Stephan: I grew up on the shores of the Chesapeake Bay, ate the abundant seafood that came out of its waters, sailed on its surface, and swam and scuba dived beneath its waves. Sometime in the late sixties something began to happen to the Bay, and by the 1970s it was clear this most fecund of waters was dying. Here is the story of the Bay and what is being done. It is a story on one bad decision piled atop another and, as is so often the case when other life forms are involved, it illustrates our fundamental misperception of our place in the Earth's matrix of life.

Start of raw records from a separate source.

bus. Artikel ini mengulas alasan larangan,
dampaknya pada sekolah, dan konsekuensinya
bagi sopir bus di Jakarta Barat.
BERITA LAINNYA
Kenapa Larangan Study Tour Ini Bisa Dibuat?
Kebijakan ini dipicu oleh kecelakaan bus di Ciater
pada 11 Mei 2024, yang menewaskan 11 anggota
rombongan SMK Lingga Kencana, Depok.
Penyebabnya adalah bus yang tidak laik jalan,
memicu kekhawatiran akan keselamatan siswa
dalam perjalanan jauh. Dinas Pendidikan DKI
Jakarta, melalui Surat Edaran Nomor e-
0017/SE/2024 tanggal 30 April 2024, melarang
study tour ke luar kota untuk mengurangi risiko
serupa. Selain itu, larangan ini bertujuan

The Chesapeake Bay (bottom right) absorbs pollution from 64,000 square miles of the American northeast, a watershed stretching from New York to Virginia with 18 million people.
Credit: USGS
LANCASTER, PENNSYLVANIA — Linn Moedinger’s farm has been in his family for 10 generations, dating back to 1711, 150 acres of rich fields and meandering streams nestled in the heart of Pennsylvania Dutch country. As long as the family has owned it, it’s been a working farm; today Moedinger leases the fields to a neighbor who grows corn, wheat and soybeans. The family relies on the crop income to keep up the historic farmhouses they call home.
Nonetheless, Moedinger recently surrendered 12 acres of property along his tiny, unnamed streams to plant wide strips of oak trees, dogwood shrubs and other native plants, paid for by the government. If all goes according to plan, that land will never produce crops again.